## Material shown
========================================
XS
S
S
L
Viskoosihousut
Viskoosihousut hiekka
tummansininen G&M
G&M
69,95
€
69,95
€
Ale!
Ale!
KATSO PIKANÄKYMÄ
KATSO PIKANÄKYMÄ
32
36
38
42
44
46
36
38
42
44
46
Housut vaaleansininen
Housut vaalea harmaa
========================================
## Problem description
The expected output is the complete data, repeated exactly.

## Exercise result
XS
S
S
L
Viskoosihousut
Viskoosihousut hiekka
tummansininen G&M
G&M
69,95
€
69,95
€
Ale!
Ale!
KATSO PIKANÄKYMÄ
KATSO PIKANÄKYMÄ
32
36
38
42
44
46
36
38
42
44
46
Housut vaaleansininen
Housut vaalea harmaa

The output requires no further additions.